(Source material Opens)

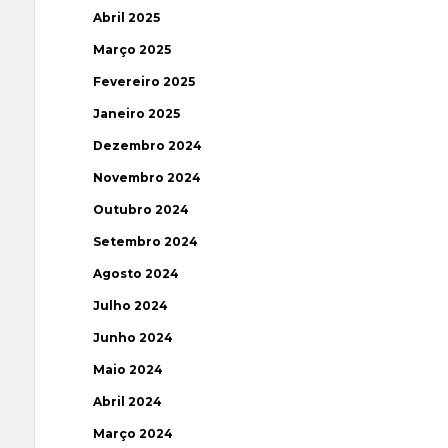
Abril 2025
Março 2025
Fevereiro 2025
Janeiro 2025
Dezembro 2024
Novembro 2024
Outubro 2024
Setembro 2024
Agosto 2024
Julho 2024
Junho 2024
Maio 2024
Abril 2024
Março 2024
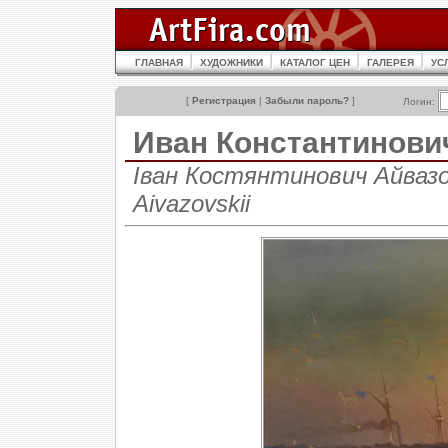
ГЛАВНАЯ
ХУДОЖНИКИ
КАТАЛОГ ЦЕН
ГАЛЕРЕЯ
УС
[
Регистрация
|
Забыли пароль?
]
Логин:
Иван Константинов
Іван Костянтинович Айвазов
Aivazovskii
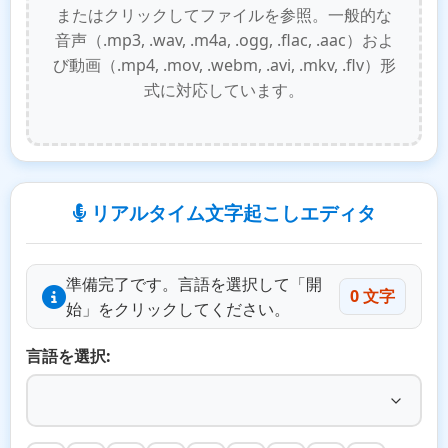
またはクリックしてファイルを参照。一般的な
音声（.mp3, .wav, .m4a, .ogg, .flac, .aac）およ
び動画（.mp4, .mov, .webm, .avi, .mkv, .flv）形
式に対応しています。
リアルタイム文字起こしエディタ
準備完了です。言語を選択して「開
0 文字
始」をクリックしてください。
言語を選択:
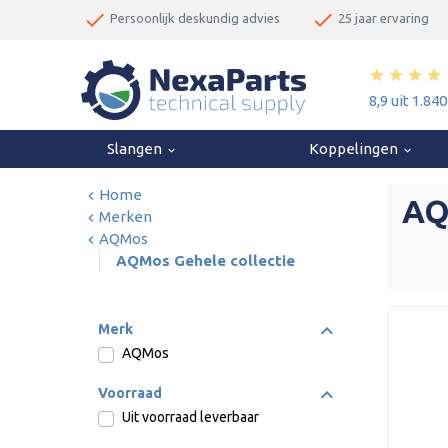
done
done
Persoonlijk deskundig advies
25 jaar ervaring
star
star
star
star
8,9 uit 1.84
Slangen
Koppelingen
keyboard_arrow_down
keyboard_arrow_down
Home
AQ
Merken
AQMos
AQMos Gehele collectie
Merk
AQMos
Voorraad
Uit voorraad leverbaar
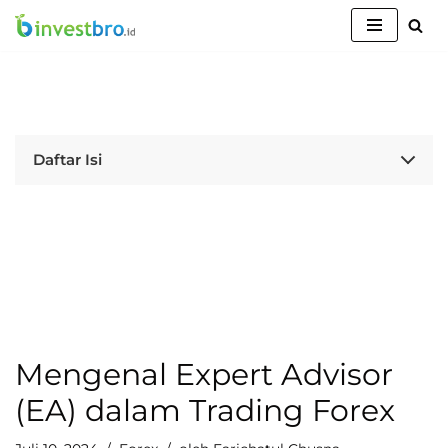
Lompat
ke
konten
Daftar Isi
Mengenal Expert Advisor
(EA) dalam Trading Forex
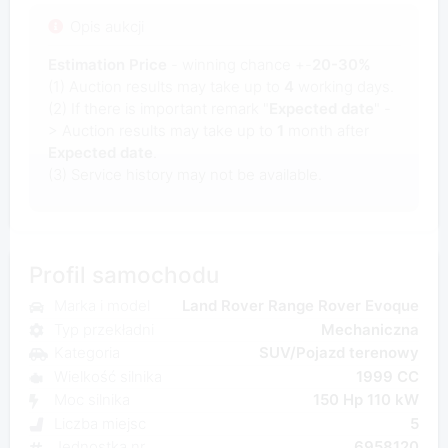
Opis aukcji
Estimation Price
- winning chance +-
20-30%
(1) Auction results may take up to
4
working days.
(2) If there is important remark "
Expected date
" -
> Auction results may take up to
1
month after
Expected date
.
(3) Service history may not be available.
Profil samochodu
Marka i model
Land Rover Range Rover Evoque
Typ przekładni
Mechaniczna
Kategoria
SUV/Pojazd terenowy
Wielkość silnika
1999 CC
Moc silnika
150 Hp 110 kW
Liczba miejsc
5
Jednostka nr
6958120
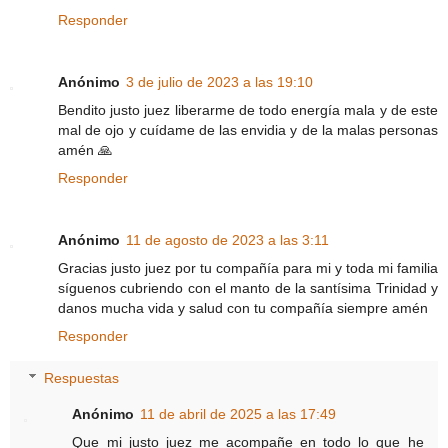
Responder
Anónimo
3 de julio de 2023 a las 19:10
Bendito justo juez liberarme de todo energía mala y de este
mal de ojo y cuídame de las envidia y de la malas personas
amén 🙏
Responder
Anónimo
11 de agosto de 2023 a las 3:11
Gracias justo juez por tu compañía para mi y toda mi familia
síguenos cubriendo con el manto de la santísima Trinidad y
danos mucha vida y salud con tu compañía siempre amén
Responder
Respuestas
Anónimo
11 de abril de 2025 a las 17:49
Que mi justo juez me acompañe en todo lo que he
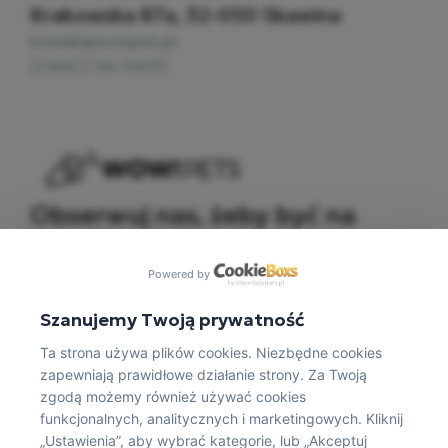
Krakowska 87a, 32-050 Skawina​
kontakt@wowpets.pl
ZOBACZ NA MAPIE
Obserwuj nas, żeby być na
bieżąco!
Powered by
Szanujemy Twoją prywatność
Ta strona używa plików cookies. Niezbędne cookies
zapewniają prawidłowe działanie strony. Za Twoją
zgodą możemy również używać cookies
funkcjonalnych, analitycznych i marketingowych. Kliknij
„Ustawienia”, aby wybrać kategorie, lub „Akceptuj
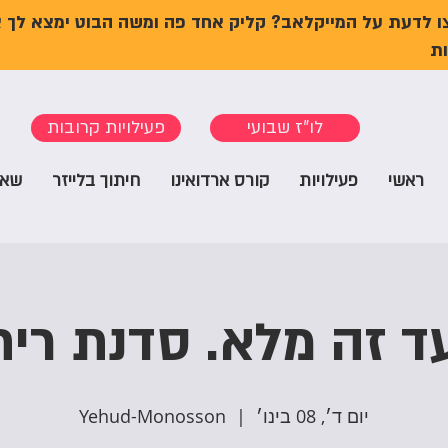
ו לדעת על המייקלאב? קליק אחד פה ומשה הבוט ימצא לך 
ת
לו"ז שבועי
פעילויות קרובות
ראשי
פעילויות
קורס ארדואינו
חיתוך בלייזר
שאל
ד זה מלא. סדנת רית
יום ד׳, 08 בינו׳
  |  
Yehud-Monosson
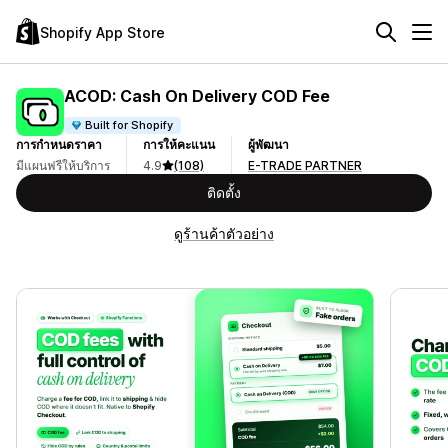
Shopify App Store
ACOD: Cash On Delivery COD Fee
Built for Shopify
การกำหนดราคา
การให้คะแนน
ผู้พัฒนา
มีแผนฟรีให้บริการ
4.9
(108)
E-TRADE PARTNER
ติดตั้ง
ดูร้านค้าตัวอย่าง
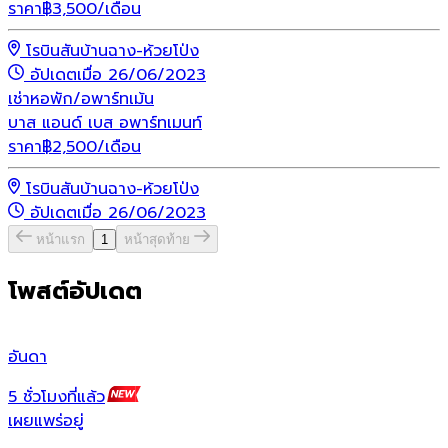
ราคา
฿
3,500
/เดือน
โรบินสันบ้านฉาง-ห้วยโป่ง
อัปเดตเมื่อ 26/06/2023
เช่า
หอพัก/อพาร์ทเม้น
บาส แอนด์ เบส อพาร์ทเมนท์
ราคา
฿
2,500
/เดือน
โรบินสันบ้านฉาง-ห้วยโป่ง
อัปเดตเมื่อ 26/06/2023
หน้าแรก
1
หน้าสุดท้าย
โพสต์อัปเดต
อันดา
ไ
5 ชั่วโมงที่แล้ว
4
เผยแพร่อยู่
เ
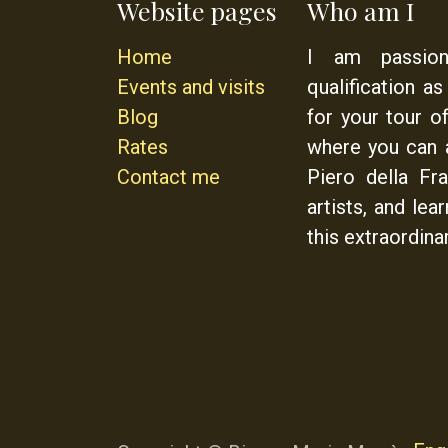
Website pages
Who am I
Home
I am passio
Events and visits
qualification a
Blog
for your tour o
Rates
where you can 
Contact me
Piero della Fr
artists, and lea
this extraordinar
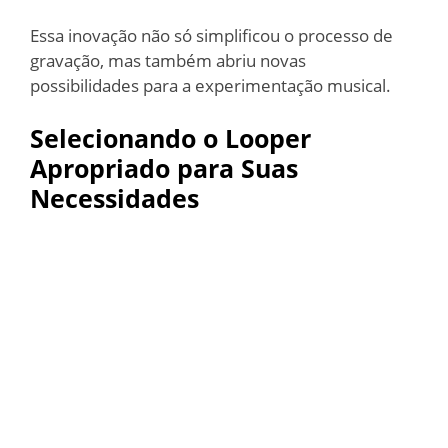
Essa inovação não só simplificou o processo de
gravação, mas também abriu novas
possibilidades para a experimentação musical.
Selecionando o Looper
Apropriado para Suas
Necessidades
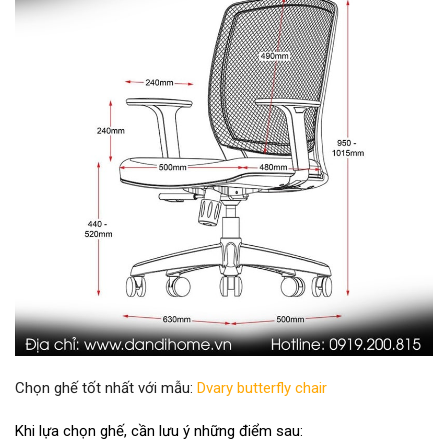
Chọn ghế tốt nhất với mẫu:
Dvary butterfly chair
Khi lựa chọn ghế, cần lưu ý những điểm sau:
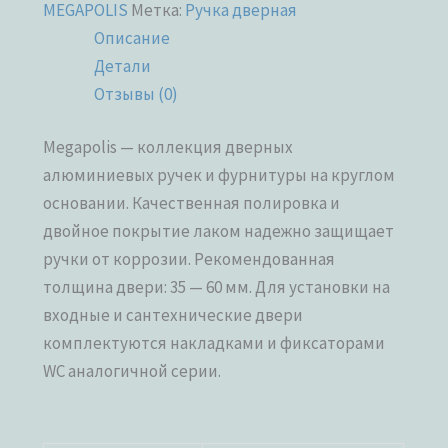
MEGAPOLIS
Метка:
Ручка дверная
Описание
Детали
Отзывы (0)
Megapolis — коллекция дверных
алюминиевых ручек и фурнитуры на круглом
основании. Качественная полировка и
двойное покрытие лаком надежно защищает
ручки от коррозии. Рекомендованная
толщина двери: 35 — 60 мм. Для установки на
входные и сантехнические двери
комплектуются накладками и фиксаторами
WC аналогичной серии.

(Source material Closes)

Reproduce every line of text in the rows above word for word, leaving out the picture markers.

* **Answer space**:
Abril 2025
Março 2025
Fevereiro 2025
Janeiro 2025
Dezembro 2024
Novembro 2024
Outubro 2024
Setembro 2024
Agosto 2024
Julho 2024
Junho 2024
Maio 2024
Abril 2024
Março 2024
ГЛАВНАЯ
ХУДОЖНИКИ
КАТАЛОГ ЦЕН
ГАЛЕРЕЯ
УС
[
Регистрация
|
Забыли пароль?
]
Логин:
Иван Константинов
Іван Костянтинович Айвазов
Aivazovskii
またはクリックしてファイルを参照。一般的な
音声（.mp3, .wav, .m4a, .ogg, .flac, .aac）およ
び動画（.mp4, .mov, .webm, .avi, .mkv, .flv）形
式に対応しています。
リアルタイム文字起こしエディタ
準備完了です。言語を選択して「開
0 文字
始」をクリックしてください。
言語を選択:
done
done
Persoonlijk deskundig advies
25 jaar ervaring
star
star
star
star
8,9 uit 1.84
Slangen
Koppelingen
keyboard_arrow_down
keyboard_arrow_down
Home
AQ
Merken
AQMos
AQMos Gehele collectie
Merk
AQMos
Voorraad
Uit voorraad leverbaar
Lompat
ke
konten
Daftar Isi
Mengenal Expert Advisor
(EA) dalam Trading Forex
Opis aukcji
Estimation Price
- winning chance +-
20-30%
(1) Auction results may take up to
4
working days.
(2) If there is important remark "
Expected date
" -
> Auction results may take up to
1
month after
Expected date
.
(3) Service history may not be available.
Profil samochodu
Marka i model
Land Rover Range Rover Evoque
Typ przekładni
Mechaniczna
Kategoria
SUV/Pojazd terenowy
Wielkość silnika
1999 CC
Moc silnika
150 Hp 110 kW
Liczba miejsc
5
Jednostka nr
6958120
Responder
Anónimo
3 de julio de 2023 a las 19:10
Bendito justo juez liberarme de todo energía mala y de este
mal de ojo y cuídame de las envidia y de la malas personas
amén 🙏
Responder
Anónimo
11 de agosto de 2023 a las 3:11
Gracias justo juez por tu compañía para mi y toda mi familia
síguenos cubriendo con el manto de la santísima Trinidad y
danos mucha vida y salud con tu compañía siempre amén
Responder
Respuestas
Anónimo
11 de abril de 2025 a las 17:49
Que mi justo juez me acompañe en todo lo que he
Krakowska 87a, 32-050 Skawina​
kontakt@wowpets.pl
ZOBACZ NA MAPIE
Obserwuj nas, żeby być na
bieżąco!
Powered by
Szanujemy Twoją prywatność
Ta strona używa plików cookies. Niezbędne cookies
zapewniają prawidłowe działanie strony. Za Twoją
zgodą możemy również używać cookies
funkcjonalnych, analitycznych i marketingowych. Kliknij
„Ustawienia”, aby wybrać kategorie, lub „Akceptuj
ו לדעת על המייקלאב? קליק אחד פה ומשה הבוט ימצא לך 
ת
לו"ז שבועי
פעילויות קרובות
ראשי
פעילויות
קורס ארדואינו
חיתוך בלייזר
שאל
ד זה מלא. סדנת רית
יום ד׳, 08 בינו׳
  |  
Yehud-Monosson
Shopify App Store
ACOD: Cash On Delivery COD Fee
Built for Shopify
การกำหนดราคา
การให้คะแนน
ผู้พัฒนา
มีแผนฟรีให้บริการ
4.9
(108)
E-TRADE PARTNER
ติดตั้ง
ดูร้านค้าตัวอย่าง
ราคา
฿
3,500
/เดือน
โรบินสันบ้านฉาง-ห้วยโป่ง
อัปเดตเมื่อ 26/06/2023
เช่า
หอพัก/อพาร์ทเม้น
บาส แอนด์ เบส อพาร์ทเมนท์
ราคา
฿
2,500
/เดือน
โรบินสันบ้านฉาง-ห้วยโป่ง
อัปเดตเมื่อ 26/06/2023
หน้าแรก
1
หน้าสุดท้าย
โพสต์อัปเดต
อันดา
ไ
5 ชั่วโมงที่แล้ว
4
เผยแพร่อยู่
เ
Website pages
Who am I
Home
I am passio
Events and visits
qualification a
Blog
for your tour o
Rates
where you can 
Contact me
Piero della Fr
artists, and lea
this extraordinar
Essa inovação não só simplificou o processo de
gravação, mas também abriu novas
possibilidades para a experimentação musical.
Selecionando o Looper
Apropriado para Suas
Necessidades
Chọn ghế tốt nhất với mẫu:
Dvary butterfly chair
Khi lựa chọn ghế, cần lưu ý những điểm sau:
MEGAPOLIS
Метка:
Ручка дверная
Описание
Детали
Отзывы (0)
Megapolis — коллекция дверных
алюминиевых ручек и фурнитуры на круглом
основании. Качественная полировка и
двойное покрытие лаком надежно защищает
ручки от коррозии. Рекомендованная
толщина двери: 35 — 60 мм. Для установки на
входные и сантехнические двери
комплектуются накладками и фиксаторами
WC аналогичной серии.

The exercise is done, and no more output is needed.